Die Kläger machen geltend, ein kurzer gerichtlicher Augenschein hätte zur Feststellung der rücksichtslosen optisch bedrängenden Wirkung im Hinblick auf das Anwesen der Kläger ausgereicht. Dies ergibt sich aus dem klägerischen Vorbringen jedoch nicht. Es trifft vielmehr zu, dass nicht immer die unmittelbare Gewinnung eines Eindrucks vor Ort erforderlich ist, sondern auch andere Erkenntnisquellen ausreichen können (vgl. z. B. BVerwG, U. v. 30.5.1997 – 8 C 6/95 – NVWZ 1998, 290/291 m. w. N.). Die Kläger verweisen zwar insofern auf die erhöhte Lage der Windkraftanlagen und die Anzahl von insgesamt 5 Windkraftanlagen. Beide Umstände können den vorliegenden Lage- und Höhenplänen in vollem Umfang entnommen werden; warum die Richter der ersten Instanz dazu nicht in der Lage gewesen sein sollten, tragen die Kläger nicht vor. Das Verwaltungsgericht ist jedenfalls in seinen Entscheidungsgründen auf die erhöhte Lage der strittigen Windkraftanlagen und ihre Situierung eingegangen. Es hat dazu Erwägungen angestellt, mit denen sich die Kläger nicht substantiiert auseinandergesetzt haben.

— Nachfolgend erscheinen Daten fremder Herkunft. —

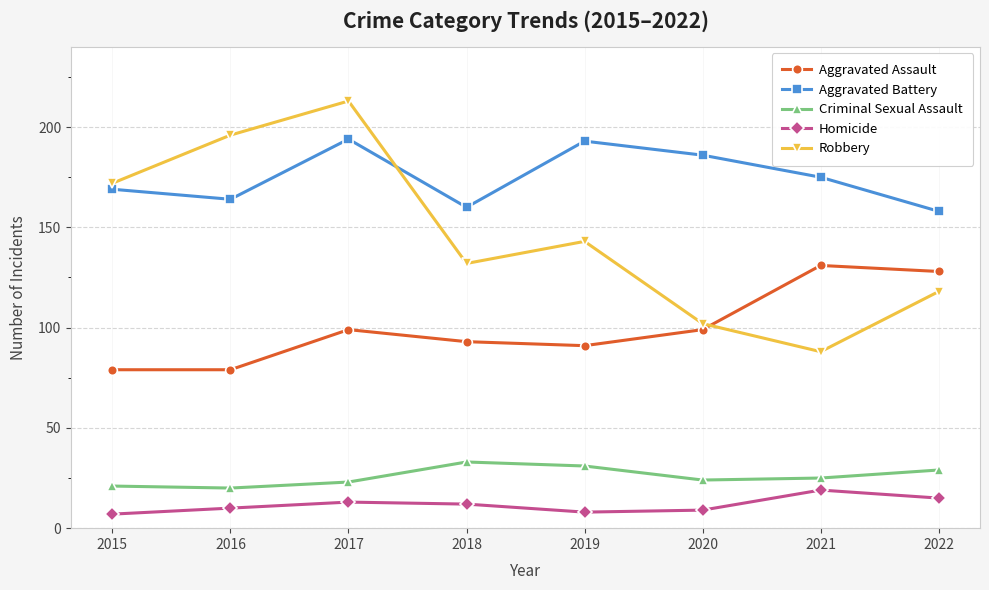

What is the greatest value displayed?

213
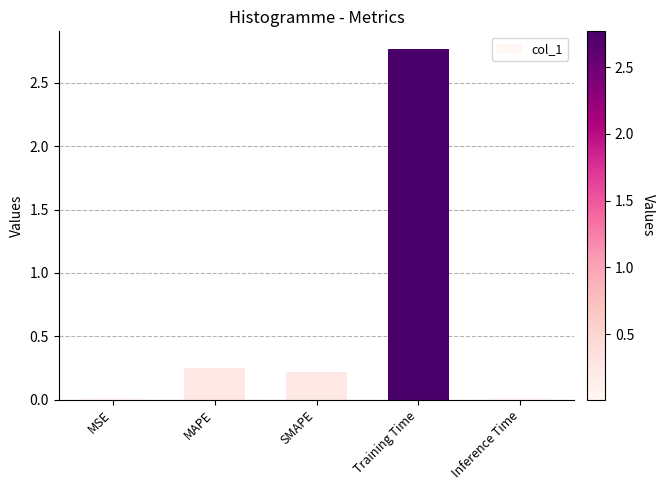

What is the average value?

0.7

Das Verwaltungsgericht hat ausgeführt, das Wohnhaus der Kläger sei mit den Wohnräumen nach Südwesten ausgerichtet, so dass die nordwestlich liegenden Windkraftanlagen nicht immer im direkten Blickfeld vom Wohnhaus aus gelegen seien. Darüber hinaus sei das Wohnhaus nach Nordwesten durch bestehende Gebäude, jedenfalls im Erdgeschossbereich, abgeschirmt. Auch sei der von den Klägern vorgelegten Digitalaufnahme aus dem Gartenbereich hinter dem Haus zu entnehmen, dass die Windkraftanlagen nur im oberen Bereich zu sehen wären. Die Kläger gehen darauf nicht ein, weisen aber darauf hin, dass vom Schlafzimmer, von den Kinderzimmern sowie von einem Badezimmer aus eine Windkraftanlage (Nr. 5) „im Blickfeld“ der Kläger liege und „die Anlage“ auch bei Arbeiten auf dem Hof sichtbar wäre. Letztlich beschränkt sich dieses Vorbringen nur auf eine Windkraftanlage, nämlich die nächstgelegene Windkraftanlage Nr. 5, und lässt nicht erkennen, weshalb sich deren Anblick vom Badezimmer, vom Schlafzimmer, von den Kinderzimmern oder von der Hoffläche aus überhaupt zulasten der Wohnnutzung besonders auswirken könnte. Im Übrigen sind die Aussagen „im Blickfeld der Kläger“ und „permanent sichtbar“ zu unsubstantiiert, um daraus auf eine optisch bedrängende Wirkung schließen zu können.
Kosten: § 154 Abs. 2, § 159 Satz 2, § 162 Abs. 3 VwGO.
Streitwert: § 47 Abs. 3, § 52 Abs. 1 GKG.